African American freedom for many is better commemorated with Juneteenth, the annual celebration of the end of slavery in the United States with news of its abolition spreading to Texas in June 1865.
Marks talked about the feeling of pride that came with the election of Barack Obama in 2008.
“Who’d have ever thought there’d be a black president, a biracial president, a multiracial president?” he said. “I think for us, American the country did something that should have been done years ago, and it was time.”
But that sense of pride hasn’t always been easy to maintain in the years since.
Speaking about issues like police brutality, more readily apparent in the present day, Marks acknowledged times where “no, I don’t feel proud to be an American. I do not feel that America cares about me and my work for my success and those that work for me.”
While engaging with the audience, they discussed ways people can most effectively continue the fight for equality.
Change requires political power, and Dorsey doesn’t think pushing voter registration drives is enough.
“We register to vote really well,” he said. “Black folks register to vote like nobody’s business. We need people to run.”
Fedrick, who’s been a regular at Black History Month events throughout February, left the event with plenty to think about.

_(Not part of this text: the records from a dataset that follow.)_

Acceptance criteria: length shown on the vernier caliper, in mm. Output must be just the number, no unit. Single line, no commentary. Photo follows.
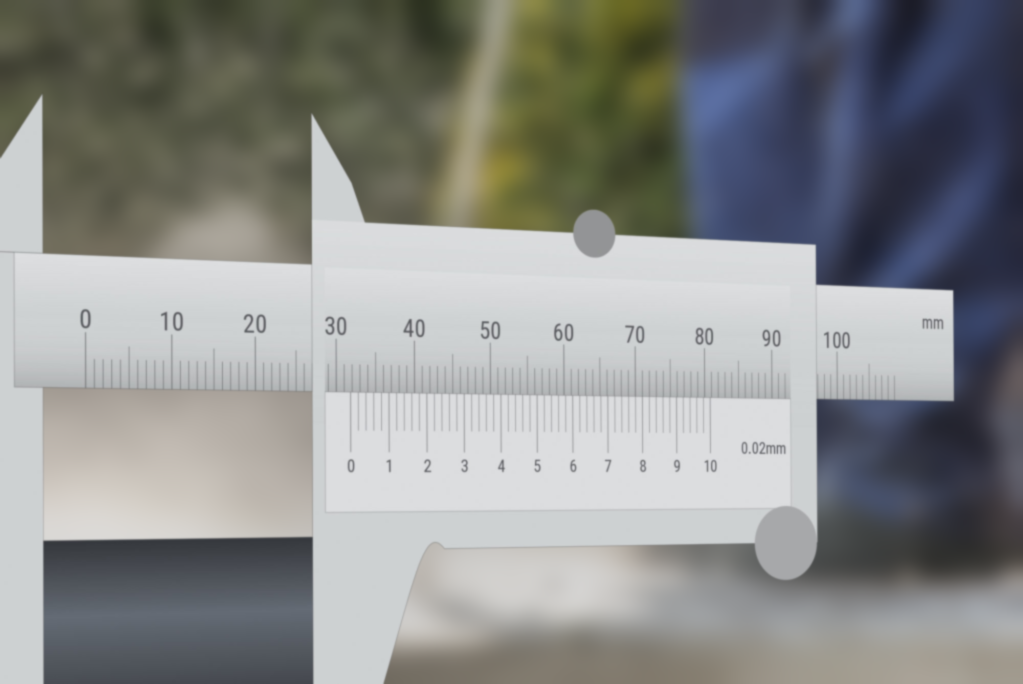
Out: 31.8
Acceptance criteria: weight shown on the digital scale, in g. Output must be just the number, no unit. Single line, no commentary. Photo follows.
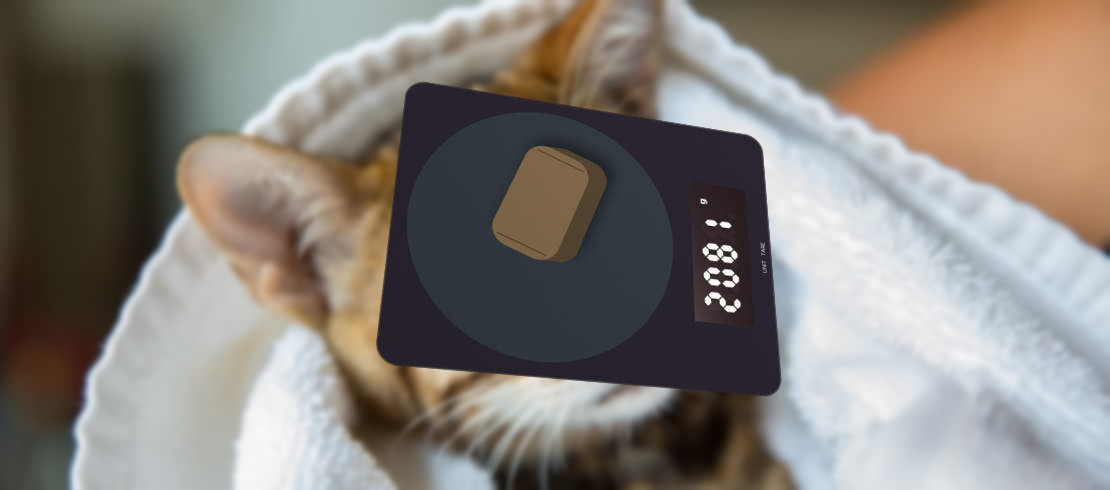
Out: 2081
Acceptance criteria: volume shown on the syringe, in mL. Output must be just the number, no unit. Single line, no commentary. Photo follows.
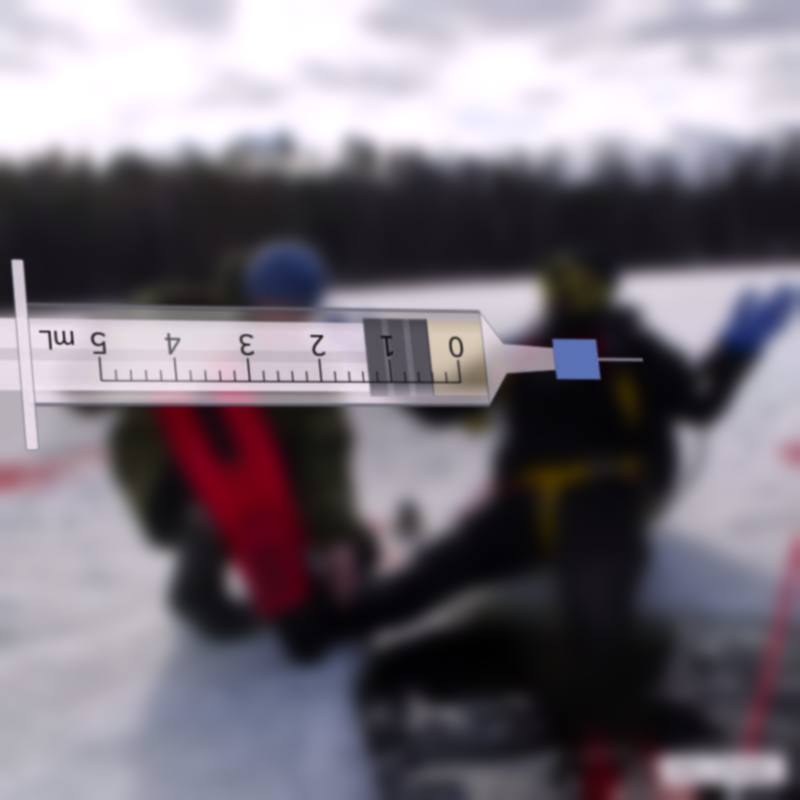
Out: 0.4
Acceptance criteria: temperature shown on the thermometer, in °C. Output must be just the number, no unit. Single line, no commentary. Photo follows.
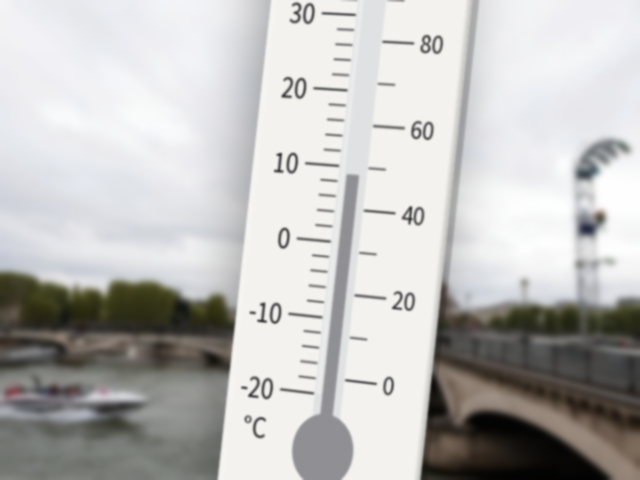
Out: 9
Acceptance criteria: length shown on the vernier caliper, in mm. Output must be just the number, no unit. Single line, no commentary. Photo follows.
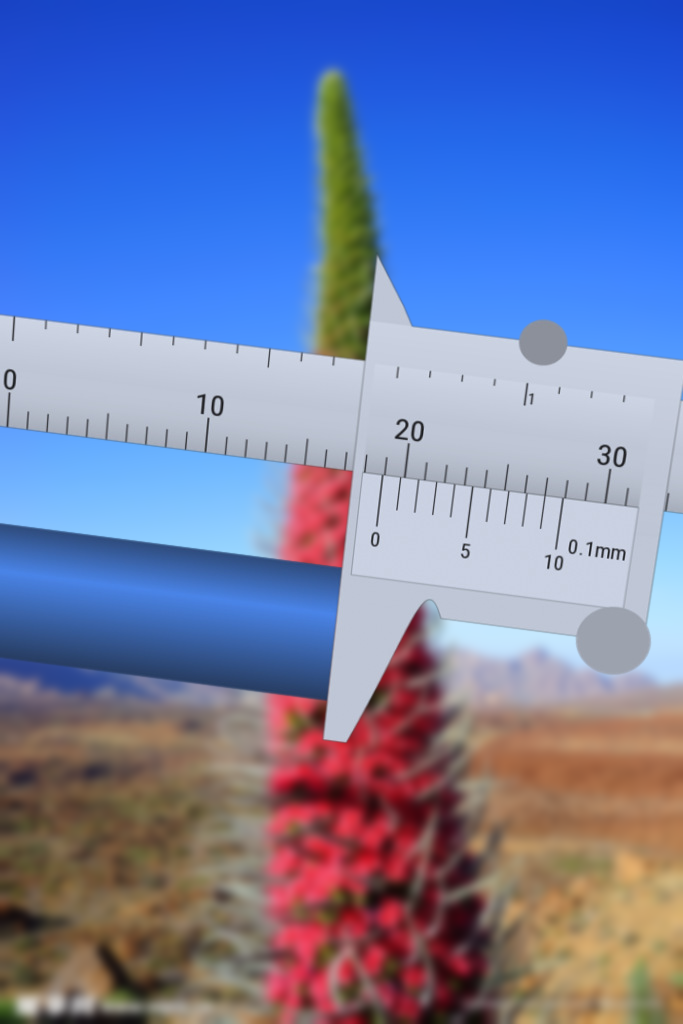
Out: 18.9
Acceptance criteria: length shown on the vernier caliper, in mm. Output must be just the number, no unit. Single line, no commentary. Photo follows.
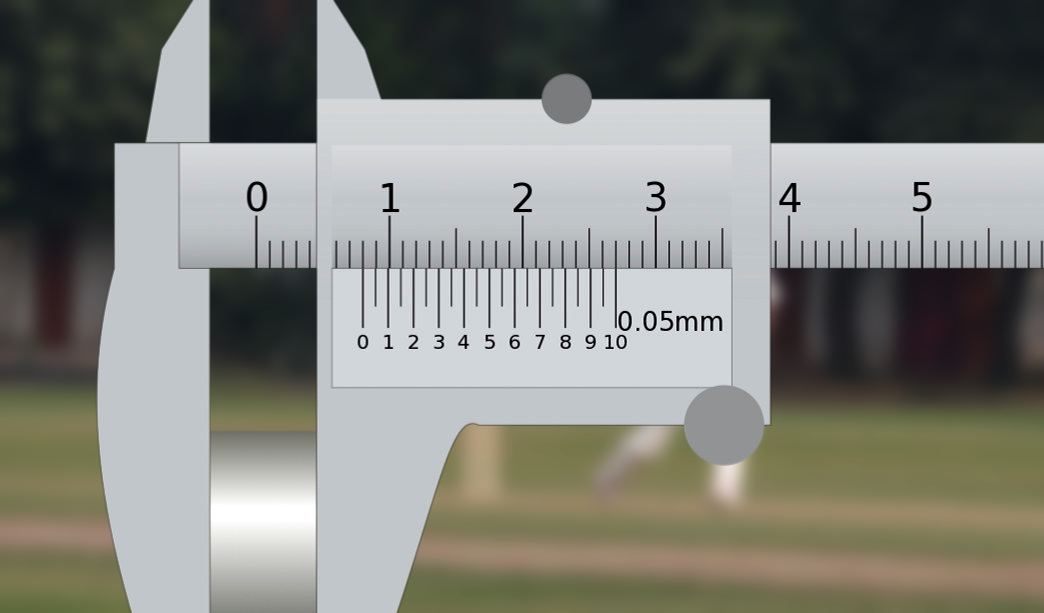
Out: 8.0
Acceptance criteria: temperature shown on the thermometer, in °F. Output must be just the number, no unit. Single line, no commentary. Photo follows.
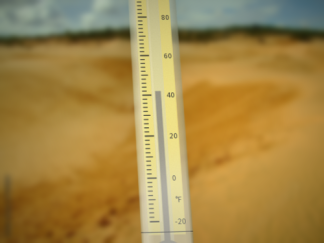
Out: 42
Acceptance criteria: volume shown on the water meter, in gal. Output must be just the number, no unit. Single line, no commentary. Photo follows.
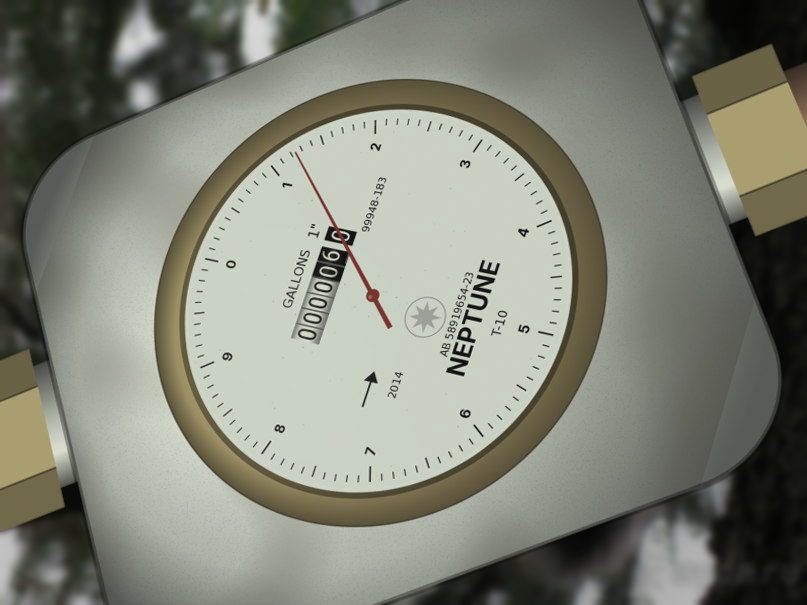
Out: 61.2
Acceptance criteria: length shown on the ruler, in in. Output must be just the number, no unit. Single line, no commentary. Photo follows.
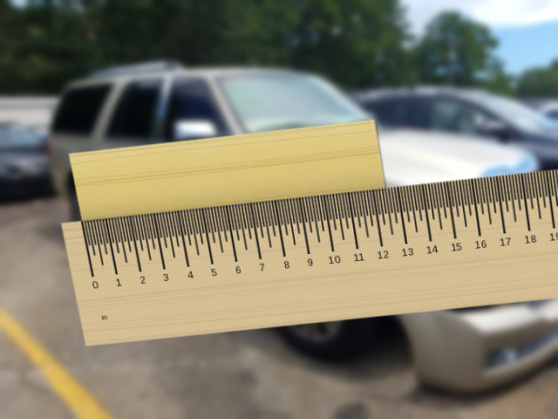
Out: 12.5
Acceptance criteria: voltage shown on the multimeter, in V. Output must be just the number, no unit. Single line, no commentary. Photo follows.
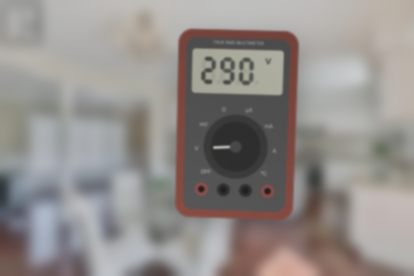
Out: 290
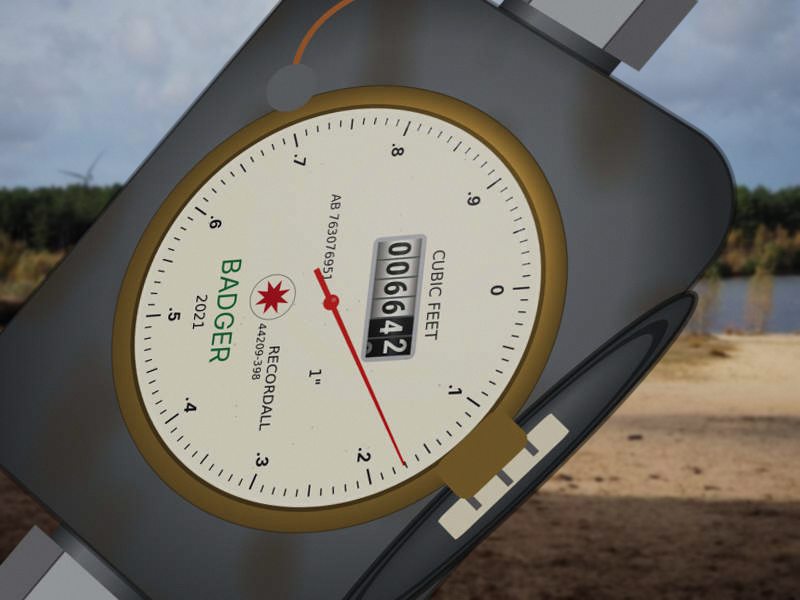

“I thought the panel was very informative, and there were a lot of things that they said that I felt like I could really relate to,” she said. “They really touched on a lot of things, a lot of things that I personally feel, an example being when they were talking about voting and young people and also getting into politics.
“It’s something I was never really talked to about or told about until I really got older and in college, and I feel like it should start very much earlier.”